Le 24 avril 2025, l’ancien président américain Donald Trump a signé un décret visant à accélérer l’extraction de matières premières dans les fonds marins, y compris dans les zones au-delà de la juridiction des États-Unis. En rompant avec le processus multilatéral piloté par l’Autorité internationale des fonds marins (AIFM), cette initiative relance les tensions sur l’interprétation du droit international de la mer et suscite des interrogations sur les relations entre puissance nationale et cadre juridique collectif.

Un décret à portée extraterritoriale

Le décret, intitulé Unleashing America’s Offshore Critical Minerals and Resources, affirme l’intention des États-Unis d’« accélérer le développement responsable des ressources minérales des fonds marins » et de sécuriser des chaînes d’approvisionnement « indépendantes des adversaires étrangers », explique la Maison Blanche.

Il confie au secrétaire au Commerce la tâche d’accélérer l’octroi de permis d’exploitation dans les eaux internationales, en vertu du Deep Seabed Hard Mineral Resources Act de 1980, un texte américain adopté sans validation multilatérale. Cette disposition contourne le processus de délivrance de licences supervisé par l’AIFM, organe dépendant de l’ONU chargé de réguler l’exploitation minière en haute mer.

Le gouvernement américain considère que ses entreprises doivent pouvoir opérer au-delà des zones économiques exclusives, en s’appuyant sur sa propre législation. Or, cette position heurte frontalement le droit coutumier international, qui repose sur le principe de patrimoine commun de l’humanité appliqué aux grands fonds marins.

Les tensions juridiques : droit national contre gouvernance globale

Les États-Unis n'ont jamais ratifié la Convention des Nations unies sur le droit de la mer (CNUDM), signée en 1982. Pourtant, ils ont reconnu plusieurs de ses dispositions dans leurs pratiques, notamment en matière de navigation et de délimitation maritime.

Ce nouvel acte présidentiel élargit le champ de la législation américaine en dehors de ses frontières, remettant en question l'autorité de l’AIFM, dont le mandat repose sur le respect de la CNUDM. L’organe basé à Kingston, en Jamaïque, impose notamment une autorisation centralisée pour toute activité minière en haute mer, ainsi que la signature de contrats entre les opérateurs privés et le Secrétariat général. Interrogé sur cette initiative, Duncan Currie, conseiller juridique de la Deep Sea Conservation Coalition, déclare dans Newsweek : « Prendre un bulldozer contre la Convention sur le droit de la mer serait perçu avec une immense inquiétude par tout pays qui dépend de l’océan. »

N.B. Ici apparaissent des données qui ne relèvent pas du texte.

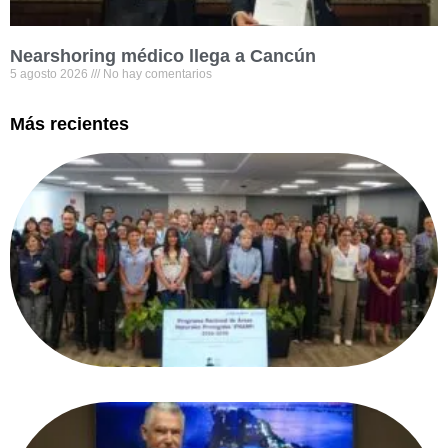
Nearshoring médico llega a Cancún
5 agosto 2026
No hay comentarios
Más recientes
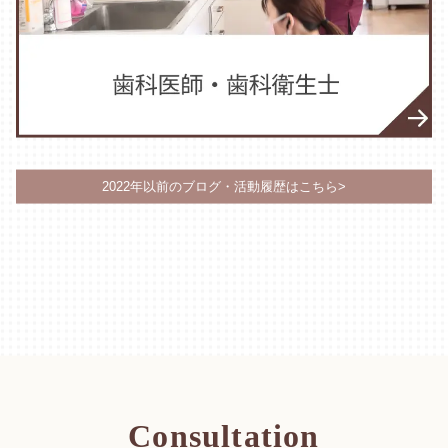
2022年以前のブログ・活動履歴はこちら>
Consultation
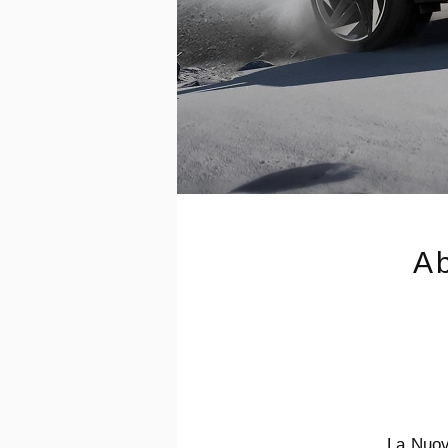
Ab
La Nuo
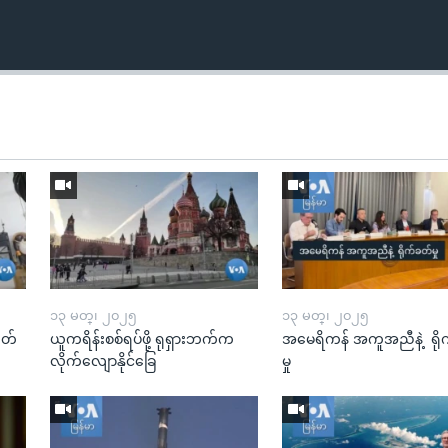
၁၃ မတ္၊ ၂၀၂၅
၁၃ မတ္၊ ၂၀၂၅
ုတ်
ယူကရိန်းစစ်ရပ်ဖို့ ရုရှားဘက်က
အမေရိကန် အကူအညီနဲ့ ရို
လိုက်လျောနိုင်ခြေ
မှု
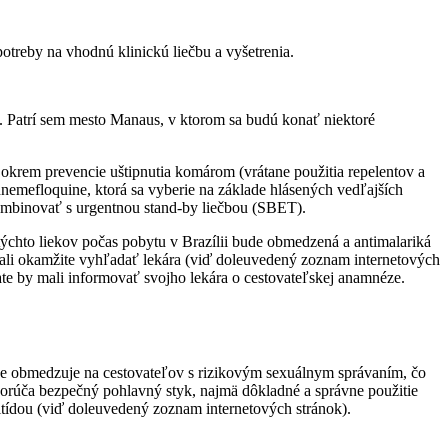
treby na vhodnú klinickú liečbu a vyšetrenia.
e. Patrí sem mesto Manaus, v ktorom sa budú konať niektoré
a okrem prevencie uštipnutia komárom (vrátane použitia repelentov a
emefloquine, ktorá sa vyberie na základe hlásených vedľajších
kombinovať s urgentnou stand-by liečbou (SBET).
ýchto liekov počas pobytu v Brazílii bude obmedzená a antimalariká
by mali okamžite vyhľadať lekára (viď doleuvedený zoznam internetových
ate by mali informovať svojho lekára o cestovateľskej anamnéze.
žne obmedzuje na cestovateľov s rizikovým sexuálnym správaním, čo
dporúča bezpečný pohlavný styk, najmä dôkladné a správne použitie
itídou (viď doleuvedený zoznam internetových stránok).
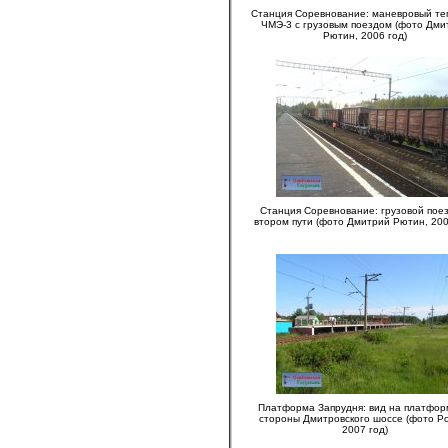
Станция Соревнование: маневровый те
ЧМЭ-3 с грузовым поездом (фото Дми
Рютин, 2006 год)
Станция Соревнование: грузовой пое
втором пути (фото Дмитрий Рютин, 200
Платформа Запрудня: вид на платфор
стороны Дмитровского шоссе (фото Р
2007 год)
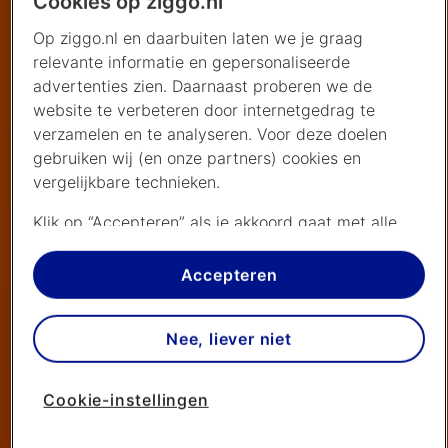
Cookies op ziggo.nl
Op ziggo.nl en daarbuiten laten we je graag
relevante informatie en gepersonaliseerde
advertenties zien. Daarnaast proberen we de
website te verbeteren door internetgedrag te
verzamelen en te analyseren. Voor deze doelen
gebruiken wij (en onze partners) cookies en
vergelijkbare technieken.
Klik op “Accepteren” als je akkoord gaat met alle
cookies. Kies je voor “Nee, liever niet”, dan plaatsen
we alleen strikt noodzakelijke cookies om de
Accepteren
website goed te laten werken. Dat betekent dat we
geen vormen van personalisatie toepassen.
Nee, liever niet
Via cookie instellingen kan je zelf bepalen welke
cookies worden geplaatst. Je kan je keuze altijd
Cookie-instellingen
wijzigen of intrekken op de
cookies pagina
. In ons
privacy beleid
lees je meer over hoe we omgaan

Une approche bilatérale concurrente du multilatéralisme

Le décret présidentiel prévoit également l’étude d’un mécanisme de partage des bénéfices pour les projets opérés par des entreprises américaines dans des zones internationales, sans passer par les organes de l’ONU. Ce système viserait à « renforcer les partenariats avec des pays intéressés par l’exploitation responsable des minerais dans leurs juridictions nationales ».

En pratique, cela signifie que les États-Unis cherchent à établir des accords bilatéraux avec des pays du Sud global, proposant un accès à la technologie, au financement et aux débouchés commerciaux en échange de droits d’exploitation. Ce modèle s’oppose à celui de l’AIFM, fondé sur la redistribution équitable des bénéfices et la coopération scientifique ouverte.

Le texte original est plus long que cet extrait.